Sens. Chuck Grassley (R-Iowa) and Ron Wyden (D-Ore.) on Thursday introduced the Medicare Data Access for Transparency and Accountability Act, which would overturn a 1979 court injunction that bars the government from revealing the amount individual physicians are paid by Medicare.

The bill also would require HHS to make the data, which would hide patient identities, available at no cost.

The database, known as the Carrier Standard Analytic File, is compiled of data on physicians and other providers participating in Medicare who are paid on a fee-for-service basis. It incorporates 5% of all beneficiaries, as well as all physician claims that Medicare paid directly. Federal investigators can use the database to identify fraud, but its information on physicians and other individual providers is kept confidential from the public.

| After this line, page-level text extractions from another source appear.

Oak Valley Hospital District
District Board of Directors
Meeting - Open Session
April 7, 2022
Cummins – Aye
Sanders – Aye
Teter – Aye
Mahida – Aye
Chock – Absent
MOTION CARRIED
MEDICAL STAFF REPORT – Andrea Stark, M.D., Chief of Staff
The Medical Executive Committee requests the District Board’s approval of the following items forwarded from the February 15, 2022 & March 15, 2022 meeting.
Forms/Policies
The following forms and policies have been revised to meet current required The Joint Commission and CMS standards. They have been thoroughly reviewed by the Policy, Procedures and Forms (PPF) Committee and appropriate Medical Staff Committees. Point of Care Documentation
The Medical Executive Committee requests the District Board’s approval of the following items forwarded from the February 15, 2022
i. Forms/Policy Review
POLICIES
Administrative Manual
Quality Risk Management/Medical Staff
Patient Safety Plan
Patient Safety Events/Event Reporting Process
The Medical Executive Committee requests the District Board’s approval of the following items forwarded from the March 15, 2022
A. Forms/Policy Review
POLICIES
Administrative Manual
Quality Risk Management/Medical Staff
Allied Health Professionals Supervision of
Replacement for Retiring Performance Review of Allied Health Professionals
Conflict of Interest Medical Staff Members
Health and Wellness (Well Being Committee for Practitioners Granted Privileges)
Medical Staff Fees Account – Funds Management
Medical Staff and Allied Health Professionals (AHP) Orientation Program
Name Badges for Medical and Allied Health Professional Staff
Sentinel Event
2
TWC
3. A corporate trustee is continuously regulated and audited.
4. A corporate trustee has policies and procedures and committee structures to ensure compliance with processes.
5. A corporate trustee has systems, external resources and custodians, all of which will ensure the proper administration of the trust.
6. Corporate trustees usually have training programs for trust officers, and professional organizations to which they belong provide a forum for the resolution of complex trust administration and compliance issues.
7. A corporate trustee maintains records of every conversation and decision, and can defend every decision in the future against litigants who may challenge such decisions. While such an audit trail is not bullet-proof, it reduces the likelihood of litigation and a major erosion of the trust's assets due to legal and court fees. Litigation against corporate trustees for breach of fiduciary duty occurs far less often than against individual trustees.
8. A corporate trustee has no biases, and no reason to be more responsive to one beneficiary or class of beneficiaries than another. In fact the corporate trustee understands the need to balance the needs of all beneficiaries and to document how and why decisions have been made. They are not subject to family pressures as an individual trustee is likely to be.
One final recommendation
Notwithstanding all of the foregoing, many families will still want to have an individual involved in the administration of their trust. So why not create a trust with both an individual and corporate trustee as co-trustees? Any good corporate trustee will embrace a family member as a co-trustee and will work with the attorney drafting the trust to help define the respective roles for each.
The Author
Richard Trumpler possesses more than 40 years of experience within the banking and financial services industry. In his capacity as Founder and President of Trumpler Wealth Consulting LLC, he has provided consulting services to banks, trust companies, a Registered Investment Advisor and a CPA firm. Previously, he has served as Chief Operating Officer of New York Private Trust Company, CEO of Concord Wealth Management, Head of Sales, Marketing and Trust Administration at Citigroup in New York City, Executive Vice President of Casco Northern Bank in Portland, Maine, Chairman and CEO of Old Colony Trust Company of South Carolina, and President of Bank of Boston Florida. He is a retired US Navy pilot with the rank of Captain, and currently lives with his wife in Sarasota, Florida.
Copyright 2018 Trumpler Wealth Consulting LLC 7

The confidentiality resulted from the American Medical Association (AMA) suing the federal government more than 30 years ago to conceal how much individual physicians receive from the program. Since then, AMA has defended the ruling in various court cases and successfully kept the funding data private. AMA said publicizing the data would have little use. However, health advocates have argued that public viewing of the data would expose physicians who abuse the system.

The Wall Street Journal and the Center for Public Integrity last year were granted limited access to the database. The Journal has since run several stories examining how physicians might be taking advantage of Medicare to increase their revenue. A number of experts have identified the database as the best tool for identifying fraud and abuse in Medicare (Schoofs/Tamman, Journal, 4/8).